** What you have to do **
Pull out each line of the records below that contains the string "docker", and copy every such line in full.

** Records for the task **
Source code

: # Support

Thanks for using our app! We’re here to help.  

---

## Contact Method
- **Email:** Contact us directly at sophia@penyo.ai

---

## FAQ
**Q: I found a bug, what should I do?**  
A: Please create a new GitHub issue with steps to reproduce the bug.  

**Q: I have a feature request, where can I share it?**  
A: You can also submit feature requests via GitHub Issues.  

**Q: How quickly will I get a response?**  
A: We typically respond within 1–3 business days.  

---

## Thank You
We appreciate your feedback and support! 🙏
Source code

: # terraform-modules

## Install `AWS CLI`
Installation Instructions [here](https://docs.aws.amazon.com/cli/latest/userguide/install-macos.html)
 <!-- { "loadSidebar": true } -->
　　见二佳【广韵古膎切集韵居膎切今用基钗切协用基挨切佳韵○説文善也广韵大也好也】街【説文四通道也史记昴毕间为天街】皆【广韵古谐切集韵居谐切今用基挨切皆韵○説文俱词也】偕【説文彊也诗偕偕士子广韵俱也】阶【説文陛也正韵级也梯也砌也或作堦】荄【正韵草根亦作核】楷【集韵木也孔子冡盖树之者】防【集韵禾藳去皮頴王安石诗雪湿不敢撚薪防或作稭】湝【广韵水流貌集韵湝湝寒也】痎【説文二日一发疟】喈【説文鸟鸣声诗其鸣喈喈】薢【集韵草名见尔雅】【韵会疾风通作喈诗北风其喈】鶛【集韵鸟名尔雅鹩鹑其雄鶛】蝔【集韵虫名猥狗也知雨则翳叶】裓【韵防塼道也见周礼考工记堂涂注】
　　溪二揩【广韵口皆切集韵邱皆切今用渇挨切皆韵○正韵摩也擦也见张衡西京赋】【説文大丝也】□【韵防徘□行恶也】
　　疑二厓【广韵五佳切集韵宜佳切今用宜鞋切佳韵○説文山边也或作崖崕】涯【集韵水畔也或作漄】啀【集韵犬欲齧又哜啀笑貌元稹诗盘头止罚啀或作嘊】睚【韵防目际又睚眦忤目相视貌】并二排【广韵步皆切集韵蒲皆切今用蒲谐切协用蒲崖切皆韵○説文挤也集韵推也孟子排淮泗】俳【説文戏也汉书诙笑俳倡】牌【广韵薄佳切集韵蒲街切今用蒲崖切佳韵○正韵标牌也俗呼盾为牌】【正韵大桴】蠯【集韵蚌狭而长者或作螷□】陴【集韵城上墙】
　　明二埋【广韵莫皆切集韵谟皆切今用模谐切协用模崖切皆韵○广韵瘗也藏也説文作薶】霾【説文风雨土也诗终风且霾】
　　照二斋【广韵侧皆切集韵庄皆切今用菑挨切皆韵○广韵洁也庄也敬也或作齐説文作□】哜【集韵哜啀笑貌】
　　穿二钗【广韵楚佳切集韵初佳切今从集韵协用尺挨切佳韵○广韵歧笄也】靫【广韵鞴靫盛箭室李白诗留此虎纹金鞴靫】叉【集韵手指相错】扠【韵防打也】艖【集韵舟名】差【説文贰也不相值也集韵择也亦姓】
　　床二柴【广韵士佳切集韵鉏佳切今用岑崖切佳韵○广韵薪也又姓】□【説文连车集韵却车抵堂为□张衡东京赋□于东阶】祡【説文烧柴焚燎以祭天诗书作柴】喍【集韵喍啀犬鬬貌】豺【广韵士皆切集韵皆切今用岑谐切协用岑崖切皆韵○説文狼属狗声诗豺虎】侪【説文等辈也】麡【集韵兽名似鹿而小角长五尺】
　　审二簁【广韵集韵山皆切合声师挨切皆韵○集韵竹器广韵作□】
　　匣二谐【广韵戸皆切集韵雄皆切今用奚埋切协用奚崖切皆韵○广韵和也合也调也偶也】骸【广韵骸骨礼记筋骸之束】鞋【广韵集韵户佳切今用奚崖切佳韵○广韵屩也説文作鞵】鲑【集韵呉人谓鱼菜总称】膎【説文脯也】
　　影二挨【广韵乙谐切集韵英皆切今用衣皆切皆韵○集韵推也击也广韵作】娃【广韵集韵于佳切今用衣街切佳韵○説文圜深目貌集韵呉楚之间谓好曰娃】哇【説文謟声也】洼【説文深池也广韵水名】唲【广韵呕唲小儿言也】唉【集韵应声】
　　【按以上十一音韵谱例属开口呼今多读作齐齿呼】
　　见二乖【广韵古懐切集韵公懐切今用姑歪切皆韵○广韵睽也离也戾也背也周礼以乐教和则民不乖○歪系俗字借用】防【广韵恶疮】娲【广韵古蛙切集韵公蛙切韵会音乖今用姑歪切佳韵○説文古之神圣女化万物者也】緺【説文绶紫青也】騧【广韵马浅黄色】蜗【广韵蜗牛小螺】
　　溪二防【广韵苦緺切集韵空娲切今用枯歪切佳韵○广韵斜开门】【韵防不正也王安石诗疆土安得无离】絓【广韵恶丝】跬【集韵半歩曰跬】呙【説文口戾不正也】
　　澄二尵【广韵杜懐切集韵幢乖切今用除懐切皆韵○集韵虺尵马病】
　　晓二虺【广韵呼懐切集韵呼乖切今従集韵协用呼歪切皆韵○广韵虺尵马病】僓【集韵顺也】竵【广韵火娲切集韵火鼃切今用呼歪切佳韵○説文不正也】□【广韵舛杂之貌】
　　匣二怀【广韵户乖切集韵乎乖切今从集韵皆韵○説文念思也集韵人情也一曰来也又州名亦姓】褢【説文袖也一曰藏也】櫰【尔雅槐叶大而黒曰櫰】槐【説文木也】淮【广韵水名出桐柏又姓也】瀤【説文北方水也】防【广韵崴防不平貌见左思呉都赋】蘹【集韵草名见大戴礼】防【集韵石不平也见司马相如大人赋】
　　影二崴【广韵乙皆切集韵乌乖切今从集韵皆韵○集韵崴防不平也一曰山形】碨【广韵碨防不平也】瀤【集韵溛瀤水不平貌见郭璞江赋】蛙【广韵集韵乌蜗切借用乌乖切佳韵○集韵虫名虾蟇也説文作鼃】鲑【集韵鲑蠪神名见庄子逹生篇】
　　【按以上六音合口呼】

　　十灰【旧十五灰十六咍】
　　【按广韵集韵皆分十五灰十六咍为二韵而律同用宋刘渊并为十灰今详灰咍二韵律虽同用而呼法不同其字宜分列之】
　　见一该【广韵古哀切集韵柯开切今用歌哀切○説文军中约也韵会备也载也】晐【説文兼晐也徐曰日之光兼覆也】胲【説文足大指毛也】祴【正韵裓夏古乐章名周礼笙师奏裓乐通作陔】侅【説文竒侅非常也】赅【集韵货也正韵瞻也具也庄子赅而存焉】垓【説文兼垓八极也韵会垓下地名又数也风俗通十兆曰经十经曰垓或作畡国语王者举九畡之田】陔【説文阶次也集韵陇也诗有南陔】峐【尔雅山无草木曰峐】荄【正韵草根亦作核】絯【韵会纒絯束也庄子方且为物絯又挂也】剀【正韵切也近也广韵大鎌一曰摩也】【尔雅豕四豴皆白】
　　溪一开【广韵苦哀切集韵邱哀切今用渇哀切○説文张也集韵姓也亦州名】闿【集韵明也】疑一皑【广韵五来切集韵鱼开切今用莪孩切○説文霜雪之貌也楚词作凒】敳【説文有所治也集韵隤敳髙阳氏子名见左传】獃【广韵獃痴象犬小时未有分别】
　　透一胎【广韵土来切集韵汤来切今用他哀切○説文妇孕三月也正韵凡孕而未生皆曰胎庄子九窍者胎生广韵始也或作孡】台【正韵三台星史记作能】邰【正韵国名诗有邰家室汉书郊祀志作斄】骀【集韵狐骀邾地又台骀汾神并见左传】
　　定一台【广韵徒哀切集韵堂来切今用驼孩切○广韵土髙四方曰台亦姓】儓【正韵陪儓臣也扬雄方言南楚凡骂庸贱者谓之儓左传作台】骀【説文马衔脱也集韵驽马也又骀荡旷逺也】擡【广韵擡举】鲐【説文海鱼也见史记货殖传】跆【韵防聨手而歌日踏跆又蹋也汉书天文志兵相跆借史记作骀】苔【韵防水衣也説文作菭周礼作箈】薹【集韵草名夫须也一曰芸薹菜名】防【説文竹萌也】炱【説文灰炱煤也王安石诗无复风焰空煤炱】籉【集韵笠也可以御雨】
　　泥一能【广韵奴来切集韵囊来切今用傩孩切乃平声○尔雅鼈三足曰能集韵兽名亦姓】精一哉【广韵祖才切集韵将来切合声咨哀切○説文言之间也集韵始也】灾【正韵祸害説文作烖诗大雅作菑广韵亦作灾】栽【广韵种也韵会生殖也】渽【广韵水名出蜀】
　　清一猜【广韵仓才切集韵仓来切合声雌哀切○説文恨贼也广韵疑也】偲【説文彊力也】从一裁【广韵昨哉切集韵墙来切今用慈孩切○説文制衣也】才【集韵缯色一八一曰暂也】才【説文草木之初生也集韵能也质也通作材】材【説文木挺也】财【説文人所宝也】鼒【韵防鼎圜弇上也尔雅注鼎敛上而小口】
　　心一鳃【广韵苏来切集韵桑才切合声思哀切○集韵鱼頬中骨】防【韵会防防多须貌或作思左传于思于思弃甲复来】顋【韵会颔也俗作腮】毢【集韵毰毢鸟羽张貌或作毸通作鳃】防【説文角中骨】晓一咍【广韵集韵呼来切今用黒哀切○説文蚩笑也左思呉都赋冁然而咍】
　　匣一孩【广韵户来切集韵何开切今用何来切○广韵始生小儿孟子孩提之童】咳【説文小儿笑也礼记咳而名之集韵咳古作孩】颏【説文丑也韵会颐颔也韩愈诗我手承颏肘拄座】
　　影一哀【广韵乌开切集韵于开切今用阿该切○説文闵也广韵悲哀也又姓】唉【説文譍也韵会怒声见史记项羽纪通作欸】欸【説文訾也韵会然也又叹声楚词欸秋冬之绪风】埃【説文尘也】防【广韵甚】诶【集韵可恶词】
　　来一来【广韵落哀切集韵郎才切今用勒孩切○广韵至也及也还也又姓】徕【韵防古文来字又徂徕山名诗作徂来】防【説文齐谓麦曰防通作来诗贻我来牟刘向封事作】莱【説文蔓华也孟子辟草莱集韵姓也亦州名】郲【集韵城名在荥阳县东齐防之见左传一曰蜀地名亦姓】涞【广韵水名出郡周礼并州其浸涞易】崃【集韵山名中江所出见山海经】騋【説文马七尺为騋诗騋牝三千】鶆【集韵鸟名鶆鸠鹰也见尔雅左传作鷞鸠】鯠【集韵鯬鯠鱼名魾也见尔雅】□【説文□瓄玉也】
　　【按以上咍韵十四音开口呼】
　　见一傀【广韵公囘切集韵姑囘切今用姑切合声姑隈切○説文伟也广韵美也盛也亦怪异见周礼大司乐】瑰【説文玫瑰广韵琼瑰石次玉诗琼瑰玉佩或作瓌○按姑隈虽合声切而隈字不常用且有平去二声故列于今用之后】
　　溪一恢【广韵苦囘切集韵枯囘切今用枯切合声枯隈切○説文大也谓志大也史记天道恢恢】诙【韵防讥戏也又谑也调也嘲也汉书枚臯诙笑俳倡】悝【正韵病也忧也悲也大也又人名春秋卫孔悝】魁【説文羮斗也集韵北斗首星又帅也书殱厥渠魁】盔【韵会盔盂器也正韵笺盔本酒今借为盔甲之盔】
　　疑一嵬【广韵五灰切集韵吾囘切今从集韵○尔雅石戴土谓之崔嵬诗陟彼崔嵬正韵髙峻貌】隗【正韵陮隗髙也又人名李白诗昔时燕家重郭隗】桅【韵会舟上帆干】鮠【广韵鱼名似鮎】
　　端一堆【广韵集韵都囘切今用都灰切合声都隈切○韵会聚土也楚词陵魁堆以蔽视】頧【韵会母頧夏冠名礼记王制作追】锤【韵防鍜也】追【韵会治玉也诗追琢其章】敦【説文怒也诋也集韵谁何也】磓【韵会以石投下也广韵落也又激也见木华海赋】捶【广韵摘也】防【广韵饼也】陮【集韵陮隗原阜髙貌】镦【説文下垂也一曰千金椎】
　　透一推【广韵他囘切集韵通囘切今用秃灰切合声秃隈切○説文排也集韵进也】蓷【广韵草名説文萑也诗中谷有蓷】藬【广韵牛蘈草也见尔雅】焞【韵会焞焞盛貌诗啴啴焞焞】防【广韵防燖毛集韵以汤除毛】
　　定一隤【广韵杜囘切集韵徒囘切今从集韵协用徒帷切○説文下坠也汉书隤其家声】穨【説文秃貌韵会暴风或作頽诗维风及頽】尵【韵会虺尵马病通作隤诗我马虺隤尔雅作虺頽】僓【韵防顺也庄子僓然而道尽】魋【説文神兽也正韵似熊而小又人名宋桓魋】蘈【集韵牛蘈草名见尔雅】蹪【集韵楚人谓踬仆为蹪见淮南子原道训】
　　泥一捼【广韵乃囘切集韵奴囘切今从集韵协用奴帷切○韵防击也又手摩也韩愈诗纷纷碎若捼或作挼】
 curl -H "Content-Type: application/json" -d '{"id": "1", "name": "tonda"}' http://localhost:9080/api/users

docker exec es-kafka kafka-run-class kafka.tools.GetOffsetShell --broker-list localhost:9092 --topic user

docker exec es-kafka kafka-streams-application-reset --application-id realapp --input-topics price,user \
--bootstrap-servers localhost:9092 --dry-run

** Result of the exercise **
docker exec es-kafka kafka-run-class kafka.tools.GetOffsetShell --broker-list localhost:9092 --topic user
docker exec es-kafka kafka-streams-application-reset --application-id realapp --input-topics price,user \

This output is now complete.